What's Happening?
Scientists at the University of Southern California (USC) have developed a method to create a renewable and expandable supply of immune cell precursors, which could significantly advance cancer immunotherapy. The study, published in the journal Cell,
focuses on granulocyte-monocyte progenitors (GMPs), which are progenitor cells that produce macrophages and other immune cells. These cells play a crucial role in defending the body against infections and have potential as tools for cancer treatment. The researchers demonstrated that GMPs can be extensively expanded in the lab and genetically modified to recognize cancer cells, enhancing broader immune responses. This development introduces a scalable and engineerable platform for cellular immunotherapy, with implications for both cancer treatment and stem cell biology.
Why It's Important?
The development of a renewable supply of immune cell precursors is a significant advancement in the field of cancer immunotherapy.
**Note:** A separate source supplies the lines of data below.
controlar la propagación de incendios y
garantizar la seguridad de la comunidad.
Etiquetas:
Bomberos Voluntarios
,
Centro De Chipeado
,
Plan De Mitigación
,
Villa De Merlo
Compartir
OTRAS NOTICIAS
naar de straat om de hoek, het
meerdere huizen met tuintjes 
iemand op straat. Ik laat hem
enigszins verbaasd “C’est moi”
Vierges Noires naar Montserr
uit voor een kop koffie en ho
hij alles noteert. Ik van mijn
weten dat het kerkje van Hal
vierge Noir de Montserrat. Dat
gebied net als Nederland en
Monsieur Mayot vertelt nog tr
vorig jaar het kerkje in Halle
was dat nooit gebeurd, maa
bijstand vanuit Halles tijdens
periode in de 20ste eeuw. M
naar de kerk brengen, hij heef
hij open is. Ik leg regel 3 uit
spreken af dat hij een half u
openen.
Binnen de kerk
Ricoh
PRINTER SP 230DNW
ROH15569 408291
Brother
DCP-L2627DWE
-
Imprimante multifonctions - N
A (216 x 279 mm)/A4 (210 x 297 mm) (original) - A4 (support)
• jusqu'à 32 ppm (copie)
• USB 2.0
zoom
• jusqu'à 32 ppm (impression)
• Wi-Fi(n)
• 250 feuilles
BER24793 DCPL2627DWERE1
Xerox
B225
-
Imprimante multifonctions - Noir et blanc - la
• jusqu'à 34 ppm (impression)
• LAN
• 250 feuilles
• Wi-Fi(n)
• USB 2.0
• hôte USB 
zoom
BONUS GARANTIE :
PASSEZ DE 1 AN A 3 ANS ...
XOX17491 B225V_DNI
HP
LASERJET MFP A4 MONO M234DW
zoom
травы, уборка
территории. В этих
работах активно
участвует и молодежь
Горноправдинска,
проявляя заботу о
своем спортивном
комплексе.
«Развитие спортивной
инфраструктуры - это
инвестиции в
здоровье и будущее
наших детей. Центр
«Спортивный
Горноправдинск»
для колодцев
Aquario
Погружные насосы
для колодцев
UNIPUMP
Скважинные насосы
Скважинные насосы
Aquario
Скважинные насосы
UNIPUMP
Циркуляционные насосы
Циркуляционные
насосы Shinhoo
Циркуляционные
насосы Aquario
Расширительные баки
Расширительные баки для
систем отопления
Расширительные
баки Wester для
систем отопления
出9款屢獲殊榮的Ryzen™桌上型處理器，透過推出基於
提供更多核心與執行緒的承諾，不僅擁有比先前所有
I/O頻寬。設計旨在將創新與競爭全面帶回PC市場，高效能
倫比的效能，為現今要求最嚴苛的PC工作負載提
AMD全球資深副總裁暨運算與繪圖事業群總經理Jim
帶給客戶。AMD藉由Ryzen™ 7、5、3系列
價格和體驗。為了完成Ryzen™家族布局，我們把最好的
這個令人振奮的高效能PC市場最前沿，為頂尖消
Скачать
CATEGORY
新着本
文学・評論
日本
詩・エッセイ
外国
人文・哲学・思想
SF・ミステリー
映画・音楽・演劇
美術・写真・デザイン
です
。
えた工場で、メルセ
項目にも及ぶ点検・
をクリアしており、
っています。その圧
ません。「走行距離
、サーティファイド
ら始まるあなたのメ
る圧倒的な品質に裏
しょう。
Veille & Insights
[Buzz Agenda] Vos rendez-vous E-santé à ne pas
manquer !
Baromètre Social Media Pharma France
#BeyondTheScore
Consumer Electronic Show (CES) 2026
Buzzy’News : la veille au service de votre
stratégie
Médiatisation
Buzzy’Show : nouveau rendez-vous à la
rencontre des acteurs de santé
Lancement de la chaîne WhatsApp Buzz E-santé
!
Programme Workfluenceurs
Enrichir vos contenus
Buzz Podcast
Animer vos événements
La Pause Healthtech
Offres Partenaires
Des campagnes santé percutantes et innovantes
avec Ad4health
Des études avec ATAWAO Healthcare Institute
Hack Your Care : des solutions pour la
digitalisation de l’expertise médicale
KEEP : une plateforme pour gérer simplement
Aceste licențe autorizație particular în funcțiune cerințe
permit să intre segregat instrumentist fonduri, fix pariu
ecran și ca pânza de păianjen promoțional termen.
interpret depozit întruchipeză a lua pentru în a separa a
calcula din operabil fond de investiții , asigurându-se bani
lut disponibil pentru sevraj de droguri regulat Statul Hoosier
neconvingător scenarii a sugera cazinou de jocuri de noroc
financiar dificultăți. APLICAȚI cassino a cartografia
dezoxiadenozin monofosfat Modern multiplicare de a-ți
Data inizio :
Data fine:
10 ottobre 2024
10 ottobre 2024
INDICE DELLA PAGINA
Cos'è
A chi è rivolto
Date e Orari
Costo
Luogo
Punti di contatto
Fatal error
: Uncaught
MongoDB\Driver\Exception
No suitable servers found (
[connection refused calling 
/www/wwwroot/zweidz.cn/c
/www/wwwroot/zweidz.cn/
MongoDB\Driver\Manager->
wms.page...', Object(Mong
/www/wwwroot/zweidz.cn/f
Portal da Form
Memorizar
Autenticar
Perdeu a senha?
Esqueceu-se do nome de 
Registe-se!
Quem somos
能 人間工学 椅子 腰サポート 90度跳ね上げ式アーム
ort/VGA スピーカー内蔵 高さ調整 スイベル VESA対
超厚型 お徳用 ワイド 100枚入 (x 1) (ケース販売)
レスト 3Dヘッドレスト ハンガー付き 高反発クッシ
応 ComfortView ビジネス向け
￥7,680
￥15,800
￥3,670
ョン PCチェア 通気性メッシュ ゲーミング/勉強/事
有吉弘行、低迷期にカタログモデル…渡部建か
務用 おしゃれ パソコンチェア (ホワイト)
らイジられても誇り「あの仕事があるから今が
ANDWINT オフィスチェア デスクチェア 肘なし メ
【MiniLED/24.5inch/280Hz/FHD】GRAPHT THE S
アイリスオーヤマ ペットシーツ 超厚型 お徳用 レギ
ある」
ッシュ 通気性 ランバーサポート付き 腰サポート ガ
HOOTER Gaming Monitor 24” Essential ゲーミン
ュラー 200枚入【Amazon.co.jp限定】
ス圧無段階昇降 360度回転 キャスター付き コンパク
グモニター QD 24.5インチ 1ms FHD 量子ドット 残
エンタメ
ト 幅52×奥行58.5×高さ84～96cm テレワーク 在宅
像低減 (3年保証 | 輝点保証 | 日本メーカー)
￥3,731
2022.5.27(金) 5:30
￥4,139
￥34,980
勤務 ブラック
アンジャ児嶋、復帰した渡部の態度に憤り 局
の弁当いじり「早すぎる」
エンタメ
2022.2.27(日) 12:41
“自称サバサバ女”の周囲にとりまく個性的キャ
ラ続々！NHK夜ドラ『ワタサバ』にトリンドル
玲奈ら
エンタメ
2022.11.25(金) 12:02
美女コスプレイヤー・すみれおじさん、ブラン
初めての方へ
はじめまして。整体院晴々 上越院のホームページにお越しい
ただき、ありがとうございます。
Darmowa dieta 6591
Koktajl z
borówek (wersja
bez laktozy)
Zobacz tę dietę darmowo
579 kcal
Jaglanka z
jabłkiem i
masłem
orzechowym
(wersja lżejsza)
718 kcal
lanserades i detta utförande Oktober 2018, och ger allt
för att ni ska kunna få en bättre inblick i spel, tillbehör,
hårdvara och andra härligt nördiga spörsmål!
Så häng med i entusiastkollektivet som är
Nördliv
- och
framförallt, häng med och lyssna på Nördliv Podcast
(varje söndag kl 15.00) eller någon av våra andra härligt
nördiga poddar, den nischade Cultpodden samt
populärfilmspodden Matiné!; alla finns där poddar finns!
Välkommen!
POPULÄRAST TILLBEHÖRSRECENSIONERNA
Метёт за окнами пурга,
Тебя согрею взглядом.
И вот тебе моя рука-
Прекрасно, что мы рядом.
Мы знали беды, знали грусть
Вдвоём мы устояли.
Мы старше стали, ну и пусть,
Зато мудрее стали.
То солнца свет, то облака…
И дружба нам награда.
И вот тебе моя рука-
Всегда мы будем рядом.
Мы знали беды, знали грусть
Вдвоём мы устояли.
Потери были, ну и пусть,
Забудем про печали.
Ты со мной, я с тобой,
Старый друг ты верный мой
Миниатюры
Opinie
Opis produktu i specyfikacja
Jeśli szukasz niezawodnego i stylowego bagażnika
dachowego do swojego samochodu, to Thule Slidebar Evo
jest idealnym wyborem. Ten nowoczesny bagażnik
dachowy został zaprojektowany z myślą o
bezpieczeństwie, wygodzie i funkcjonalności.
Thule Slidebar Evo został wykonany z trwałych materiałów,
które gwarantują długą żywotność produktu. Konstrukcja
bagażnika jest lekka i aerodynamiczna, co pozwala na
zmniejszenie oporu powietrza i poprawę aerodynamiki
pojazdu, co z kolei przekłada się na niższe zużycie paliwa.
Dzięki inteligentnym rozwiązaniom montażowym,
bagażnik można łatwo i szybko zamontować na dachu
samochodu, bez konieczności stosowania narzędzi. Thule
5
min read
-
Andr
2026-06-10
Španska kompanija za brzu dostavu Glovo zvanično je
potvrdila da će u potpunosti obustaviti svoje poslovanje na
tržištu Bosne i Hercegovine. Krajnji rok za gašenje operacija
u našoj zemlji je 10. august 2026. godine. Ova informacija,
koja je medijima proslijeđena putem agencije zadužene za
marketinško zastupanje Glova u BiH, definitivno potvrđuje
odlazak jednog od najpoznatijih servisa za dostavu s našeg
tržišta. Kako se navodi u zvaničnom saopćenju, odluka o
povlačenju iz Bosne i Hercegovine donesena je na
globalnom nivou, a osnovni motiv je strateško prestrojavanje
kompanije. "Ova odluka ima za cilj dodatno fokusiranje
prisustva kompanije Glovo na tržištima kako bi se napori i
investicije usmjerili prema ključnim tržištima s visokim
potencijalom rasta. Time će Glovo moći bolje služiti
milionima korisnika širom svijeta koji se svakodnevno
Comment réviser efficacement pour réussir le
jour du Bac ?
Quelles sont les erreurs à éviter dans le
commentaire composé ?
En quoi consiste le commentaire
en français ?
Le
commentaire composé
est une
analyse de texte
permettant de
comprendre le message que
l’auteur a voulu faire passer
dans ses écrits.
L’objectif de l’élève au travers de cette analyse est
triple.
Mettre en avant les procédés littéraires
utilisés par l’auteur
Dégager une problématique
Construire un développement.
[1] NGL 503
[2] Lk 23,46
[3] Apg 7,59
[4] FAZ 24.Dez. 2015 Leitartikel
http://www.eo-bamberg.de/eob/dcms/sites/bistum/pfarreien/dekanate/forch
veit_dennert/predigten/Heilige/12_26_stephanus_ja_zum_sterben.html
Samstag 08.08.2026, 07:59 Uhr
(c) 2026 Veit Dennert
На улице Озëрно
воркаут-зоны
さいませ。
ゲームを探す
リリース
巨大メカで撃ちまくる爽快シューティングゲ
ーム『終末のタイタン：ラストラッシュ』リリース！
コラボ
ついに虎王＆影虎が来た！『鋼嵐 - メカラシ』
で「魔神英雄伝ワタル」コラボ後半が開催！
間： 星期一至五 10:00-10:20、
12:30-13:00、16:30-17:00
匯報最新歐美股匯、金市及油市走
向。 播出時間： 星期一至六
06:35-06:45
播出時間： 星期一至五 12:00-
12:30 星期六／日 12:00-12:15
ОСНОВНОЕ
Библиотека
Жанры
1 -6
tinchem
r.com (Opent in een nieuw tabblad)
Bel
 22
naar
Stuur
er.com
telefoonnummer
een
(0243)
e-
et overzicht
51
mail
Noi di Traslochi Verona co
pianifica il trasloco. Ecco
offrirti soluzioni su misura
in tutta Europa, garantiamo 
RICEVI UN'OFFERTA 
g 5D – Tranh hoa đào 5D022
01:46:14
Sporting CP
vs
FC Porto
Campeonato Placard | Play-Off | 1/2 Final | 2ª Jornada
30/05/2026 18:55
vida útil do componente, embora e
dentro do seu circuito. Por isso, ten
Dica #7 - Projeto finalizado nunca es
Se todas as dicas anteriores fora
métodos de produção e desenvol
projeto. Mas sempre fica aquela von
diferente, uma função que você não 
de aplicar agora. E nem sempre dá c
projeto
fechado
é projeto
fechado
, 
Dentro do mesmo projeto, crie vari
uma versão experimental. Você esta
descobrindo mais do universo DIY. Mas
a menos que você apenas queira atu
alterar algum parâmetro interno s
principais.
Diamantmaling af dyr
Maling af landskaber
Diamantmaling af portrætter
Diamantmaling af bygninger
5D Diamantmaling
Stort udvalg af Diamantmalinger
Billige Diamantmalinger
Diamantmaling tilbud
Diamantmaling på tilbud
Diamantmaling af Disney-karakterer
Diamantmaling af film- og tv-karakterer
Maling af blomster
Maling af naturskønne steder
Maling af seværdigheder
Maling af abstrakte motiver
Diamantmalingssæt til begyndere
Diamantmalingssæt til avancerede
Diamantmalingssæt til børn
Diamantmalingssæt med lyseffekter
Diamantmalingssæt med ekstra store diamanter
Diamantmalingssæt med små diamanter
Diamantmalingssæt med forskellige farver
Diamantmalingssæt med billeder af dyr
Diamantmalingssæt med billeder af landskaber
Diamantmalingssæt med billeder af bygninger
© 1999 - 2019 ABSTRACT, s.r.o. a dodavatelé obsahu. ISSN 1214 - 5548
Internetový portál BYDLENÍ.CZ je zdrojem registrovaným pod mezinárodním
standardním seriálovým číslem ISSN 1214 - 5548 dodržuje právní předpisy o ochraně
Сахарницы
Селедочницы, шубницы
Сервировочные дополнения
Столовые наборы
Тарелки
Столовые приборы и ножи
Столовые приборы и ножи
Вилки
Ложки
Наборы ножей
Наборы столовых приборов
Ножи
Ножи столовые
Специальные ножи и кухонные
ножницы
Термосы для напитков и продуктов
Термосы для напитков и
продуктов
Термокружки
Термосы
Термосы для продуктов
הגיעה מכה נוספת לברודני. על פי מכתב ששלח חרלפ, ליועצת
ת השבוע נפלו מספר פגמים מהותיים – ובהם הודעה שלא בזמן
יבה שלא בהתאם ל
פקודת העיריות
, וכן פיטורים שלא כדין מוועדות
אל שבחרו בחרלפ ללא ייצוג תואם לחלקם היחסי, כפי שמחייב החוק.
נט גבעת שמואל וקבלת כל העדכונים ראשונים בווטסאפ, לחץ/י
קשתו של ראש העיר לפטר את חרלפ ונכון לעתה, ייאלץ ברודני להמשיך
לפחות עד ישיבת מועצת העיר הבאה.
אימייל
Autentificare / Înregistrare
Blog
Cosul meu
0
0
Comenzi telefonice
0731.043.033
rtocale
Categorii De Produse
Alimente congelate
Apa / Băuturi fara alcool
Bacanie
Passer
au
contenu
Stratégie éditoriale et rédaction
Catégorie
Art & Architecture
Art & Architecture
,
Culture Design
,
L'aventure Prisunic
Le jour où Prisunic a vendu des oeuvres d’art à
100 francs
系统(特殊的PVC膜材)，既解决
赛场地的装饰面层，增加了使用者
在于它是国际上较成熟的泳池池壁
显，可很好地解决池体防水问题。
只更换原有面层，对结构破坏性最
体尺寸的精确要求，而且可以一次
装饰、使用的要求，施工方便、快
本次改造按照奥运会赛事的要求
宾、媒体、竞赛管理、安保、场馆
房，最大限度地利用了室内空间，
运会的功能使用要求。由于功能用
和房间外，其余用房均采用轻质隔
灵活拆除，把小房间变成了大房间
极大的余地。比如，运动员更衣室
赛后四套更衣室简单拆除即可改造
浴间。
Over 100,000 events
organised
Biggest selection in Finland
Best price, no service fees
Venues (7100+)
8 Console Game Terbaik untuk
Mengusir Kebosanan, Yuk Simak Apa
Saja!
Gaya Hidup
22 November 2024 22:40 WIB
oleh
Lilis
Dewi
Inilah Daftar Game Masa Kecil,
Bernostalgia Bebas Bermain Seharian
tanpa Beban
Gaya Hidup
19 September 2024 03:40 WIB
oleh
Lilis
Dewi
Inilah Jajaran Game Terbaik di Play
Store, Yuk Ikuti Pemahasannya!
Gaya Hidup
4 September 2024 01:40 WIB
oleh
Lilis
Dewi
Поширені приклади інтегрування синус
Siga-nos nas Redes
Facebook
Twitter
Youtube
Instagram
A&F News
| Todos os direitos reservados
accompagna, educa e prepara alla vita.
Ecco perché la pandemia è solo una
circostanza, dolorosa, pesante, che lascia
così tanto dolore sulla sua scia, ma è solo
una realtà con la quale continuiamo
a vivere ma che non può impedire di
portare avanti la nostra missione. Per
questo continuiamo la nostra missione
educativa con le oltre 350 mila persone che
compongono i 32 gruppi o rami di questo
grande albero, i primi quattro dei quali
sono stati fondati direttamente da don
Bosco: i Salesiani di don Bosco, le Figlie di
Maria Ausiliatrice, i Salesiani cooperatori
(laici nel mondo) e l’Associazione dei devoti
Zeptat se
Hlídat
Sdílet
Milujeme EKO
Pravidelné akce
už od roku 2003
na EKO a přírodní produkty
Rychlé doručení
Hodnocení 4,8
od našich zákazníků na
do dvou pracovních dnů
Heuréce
Macrophages, which are derived from GMPs, naturally infiltrate tumors and consume cancer cells, making them promising candidates for cancer treatment. However, mature macrophages are challenging to grow in large numbers and genetically engineer. The ability to expand and engineer GMPs overcomes these obstacles, offering a scalable starting point for developing cell therapies for cancer and other conditions. This breakthrough could lead to more effective treatments for solid tumors, which have been difficult to target with existing therapies.
What's Next?
The research team plans to further explore the potential applications of GMPs beyond oncology. The platform may be used to treat immune deficiencies and other conditions. The study suggests that the future of immunotherapy may depend on selecting the right developmental stage of the cell, in addition to designing better chimeric antigen receptors (CARs). The researchers are also considering the possibility of creating off-the-shelf therapies that can be produced in advance and used in multiple patients, rather than generating custom treatments for each individual.